The same applies also for the USB. This is the only way for the OS/BIOS/EFI to detect new hardware and assign the right driver. They should be unique ID's. You pay $5000 so that you are ensured they are unique.
You pay $5000 for the right to use the USB logo. Yes, the IDs should be unique. No, there is no legal protection nor guarantee that they are, unless you use the USB logo. The world doesn't end if you use someone else's ID, especially if you do it in a compatible way.

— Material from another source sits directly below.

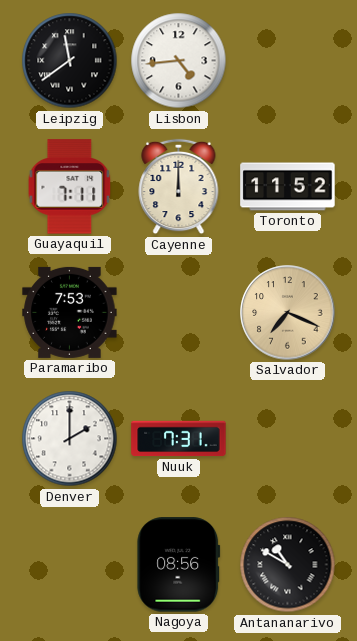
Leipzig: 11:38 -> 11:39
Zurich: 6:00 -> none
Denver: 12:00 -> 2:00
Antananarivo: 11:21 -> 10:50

Try assigning some random numbers to your USB devices and see what happens on Linux also. You need a VID and PID and the system works by uniqueness of these numbers.
Actually, the vast majority of the USB devices that people use every day are identified by class codes, not VID/PID - mass storage, HID, CDC, even the PCI controllers (UHCI, OHCI, xHCI). VID/PID only have to be unique for a particular proprietary device interface. Nobody cares about what VID/PID you use for a standard device (as long as they don't conflict with a proprietary one, which might result in their driver being assigned), and again, there's nothing wrong with masquerading as another device if you intend to be compatible with it. You're taking a risk, but that's a compatibility risk, and it's not reasonable to expect direct gunfire from the other side in return.

It is the responsibility from the manufactor to check their sources.
Sure, and everyone demands a paper trail and armed guards across the entire chain of custody, to make sure no counterfeits slip in, right?

It sucks when these things happen, but placing all the blame on the final assembler/manufacturer is grossly oversimplifying things. You have no idea what happened that led to counterfeits being used in an end product.

I think here in the Netherlands you can leave it behind on the airport and may be lucky when you do not get a fine.
Funny, the first Google result for "netherlands counterfeit goods" proves you wrong. There's an exception for personal use, within reasonable limits. Seriously, before you argue with someone on the Internet about your own country's laws, you might want to at least do a cursory check...

P.s. How many non-functioning devices you got?
None, but I've developed a rather strong disgust for people who destroy end-user hardware through gross negligence or deliberate action, over the past 8 years or so, due to certain communities I've been involved in, and I've done my best to make sure that my software never does that, not even in the least likely of circumstances. I have a very strong respect for people's hardware.